Day 172 — Bullseye & Live Fire
Today was the first time in over 5 weeks that I was able to live fire any of my guns. While my performance suffered from the extended break, I’m sure it would have been much worse without my daily dry fire practice (although, it probably could have been better — more on that later).
At my bullseye league tonight we continued to use the reduced targets at 50′. As I mentioned before, I find these much harder to shoot than the standard sized targets at the usual distances (25 and 50 yards). Tonight I scored a 796-13x:
- Slow Fire Match: 159
- National Match Course: 273-5x
- Timed Fire Match: 176-4x
- Rapid Fire Match: 188-4x
After bullseye, I went to the adjacent range and shot 400 rounds of 9mm through my P30. I worked mostly on slow-fire accuracy drills (3×5 cards and 2″ circles) from 3 to 25 yards and a few 10-shot bursts at an 8″ circle at 10 yards. The pistol-training.com target continues to be an excellent target for practice sessions, allowing me to work on a lot of drills with having to constantly repair or replace it.

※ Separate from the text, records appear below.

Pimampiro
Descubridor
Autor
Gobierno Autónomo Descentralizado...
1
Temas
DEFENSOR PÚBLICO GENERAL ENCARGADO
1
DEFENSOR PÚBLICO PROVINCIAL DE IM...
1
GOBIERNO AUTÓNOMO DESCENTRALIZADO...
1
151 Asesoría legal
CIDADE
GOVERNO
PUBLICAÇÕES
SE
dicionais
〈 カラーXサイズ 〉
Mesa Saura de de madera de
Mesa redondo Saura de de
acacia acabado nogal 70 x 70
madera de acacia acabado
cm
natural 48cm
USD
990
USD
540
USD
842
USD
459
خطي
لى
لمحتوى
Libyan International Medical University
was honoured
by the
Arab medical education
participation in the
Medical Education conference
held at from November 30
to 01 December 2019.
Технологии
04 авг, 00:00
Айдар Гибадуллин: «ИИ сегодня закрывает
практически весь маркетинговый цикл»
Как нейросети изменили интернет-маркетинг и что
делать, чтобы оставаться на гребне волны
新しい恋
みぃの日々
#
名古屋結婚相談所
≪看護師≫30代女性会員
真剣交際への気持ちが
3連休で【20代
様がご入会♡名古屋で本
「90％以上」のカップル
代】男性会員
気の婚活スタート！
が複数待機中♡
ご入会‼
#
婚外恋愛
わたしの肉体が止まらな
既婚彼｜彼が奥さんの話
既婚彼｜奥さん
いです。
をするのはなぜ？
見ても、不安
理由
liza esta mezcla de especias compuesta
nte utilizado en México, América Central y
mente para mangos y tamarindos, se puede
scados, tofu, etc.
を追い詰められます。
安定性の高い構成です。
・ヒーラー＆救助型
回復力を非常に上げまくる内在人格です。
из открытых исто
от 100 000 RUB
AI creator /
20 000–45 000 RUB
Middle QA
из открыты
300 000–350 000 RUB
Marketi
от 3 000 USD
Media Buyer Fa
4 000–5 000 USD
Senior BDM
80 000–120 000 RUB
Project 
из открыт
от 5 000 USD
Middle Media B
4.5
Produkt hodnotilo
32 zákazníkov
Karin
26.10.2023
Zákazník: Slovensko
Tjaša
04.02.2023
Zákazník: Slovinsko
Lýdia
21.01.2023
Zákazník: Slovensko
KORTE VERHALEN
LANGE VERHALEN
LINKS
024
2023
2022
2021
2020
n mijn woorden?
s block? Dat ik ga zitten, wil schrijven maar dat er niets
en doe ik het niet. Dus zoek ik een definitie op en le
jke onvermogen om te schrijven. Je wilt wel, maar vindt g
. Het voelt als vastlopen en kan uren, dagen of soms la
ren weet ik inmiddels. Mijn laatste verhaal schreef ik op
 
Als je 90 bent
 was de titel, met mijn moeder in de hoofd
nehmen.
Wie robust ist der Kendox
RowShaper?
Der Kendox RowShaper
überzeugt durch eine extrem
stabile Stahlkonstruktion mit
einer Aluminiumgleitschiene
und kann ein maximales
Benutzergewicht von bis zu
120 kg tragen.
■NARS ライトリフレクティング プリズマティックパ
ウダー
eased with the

The biggest thing I learned tonight is that I’m not getting a proper grip during my dry fire practice. The gun kept “squirting” out of my weak hand and allowed my strong-hand thumb to interfere with the slide release and prevented the slide from locking back on an empty magazine. I think I’m not getting my weak-hand far enough around and towards the backside of the grip. I’ll experiement with using different sized grip inserts and see if this is somehting that can be addressed via hardware. However, I suspect that more than anything it’s more a matter of me needing to slow down during practice and ensure that I’m properly establishing my support hand grip.
I also noticed that my WHO shooting had suffered. I had gotten to the point that I was about able to keep 90% of my WHO shots inside a 2″ circle at 7 yards. Tonight while I was able to maintain a mostly 2″ group, I was impacting the target an inch of so low and right of where I wanted to. While this is likely just do to a lack of practice, there is a possibility that my carry gun has a slightly different POA/POI relationship than my practice gun. I did notice that during 2H and SHO shooting that I was consistently a little low and to the right, but not as much as during my WHO shooting (which make me think this is more of a software problem).
I was at the range for 2 hours and 15 minutes and fired a total of 490 rounds.